⟨

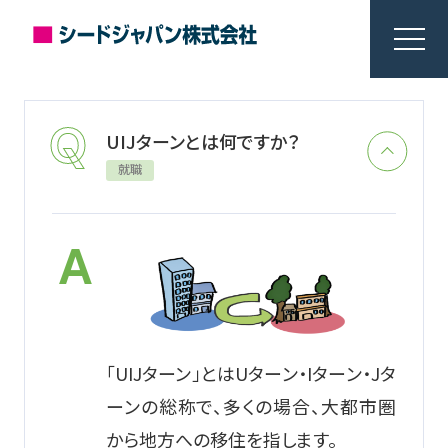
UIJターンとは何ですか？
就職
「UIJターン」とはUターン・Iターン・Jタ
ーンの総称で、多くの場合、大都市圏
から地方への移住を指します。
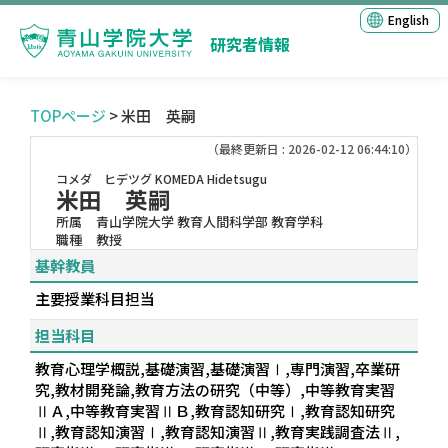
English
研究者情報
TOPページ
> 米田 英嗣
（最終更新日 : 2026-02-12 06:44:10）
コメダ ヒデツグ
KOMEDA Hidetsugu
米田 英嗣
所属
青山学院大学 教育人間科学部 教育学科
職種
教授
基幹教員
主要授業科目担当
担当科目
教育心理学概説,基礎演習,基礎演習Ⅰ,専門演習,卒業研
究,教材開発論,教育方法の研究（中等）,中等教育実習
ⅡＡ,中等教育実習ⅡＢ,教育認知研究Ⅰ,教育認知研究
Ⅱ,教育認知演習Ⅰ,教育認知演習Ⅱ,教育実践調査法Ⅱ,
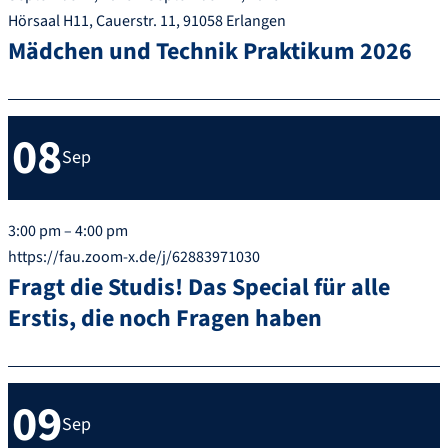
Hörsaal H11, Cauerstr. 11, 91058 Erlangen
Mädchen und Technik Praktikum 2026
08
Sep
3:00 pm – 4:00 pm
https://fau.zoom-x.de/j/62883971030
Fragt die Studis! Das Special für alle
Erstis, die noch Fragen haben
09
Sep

⟩
⟨

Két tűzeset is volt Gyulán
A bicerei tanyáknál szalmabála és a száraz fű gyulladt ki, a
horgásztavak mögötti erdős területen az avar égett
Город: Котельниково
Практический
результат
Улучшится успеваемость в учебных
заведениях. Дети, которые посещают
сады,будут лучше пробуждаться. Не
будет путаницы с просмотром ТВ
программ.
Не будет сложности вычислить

⟩

WORK ITEM:
Go line by line through the data and copy any that contain "будет".

SOLUTION FOR THIS PROBLEM:
будет путаницы с просмотром ТВ
Не будет сложности вычислить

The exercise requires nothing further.